## [PROBLEM DESCRIPTION]
Exact duplicates of all the records are needed.

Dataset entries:
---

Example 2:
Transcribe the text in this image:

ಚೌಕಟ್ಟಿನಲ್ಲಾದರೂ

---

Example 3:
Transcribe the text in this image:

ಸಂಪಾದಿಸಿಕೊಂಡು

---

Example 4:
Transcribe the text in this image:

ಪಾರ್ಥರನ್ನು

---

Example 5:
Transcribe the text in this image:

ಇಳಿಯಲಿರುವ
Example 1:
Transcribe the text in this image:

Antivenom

## [COMPLETED EXERCISE]
---

Example 2:
Transcribe the text in this image:

ಚೌಕಟ್ಟಿನಲ್ಲಾದರೂ

---

Example 3:
Transcribe the text in this image:

ಸಂಪಾದಿಸಿಕೊಂಡು

---

Example 4:
Transcribe the text in this image:

ಪಾರ್ಥರನ್ನು

---

Example 5:
Transcribe the text in this image:

ಇಳಿಯಲಿರುವ
Example 1:
Transcribe the text in this image:

Antivenom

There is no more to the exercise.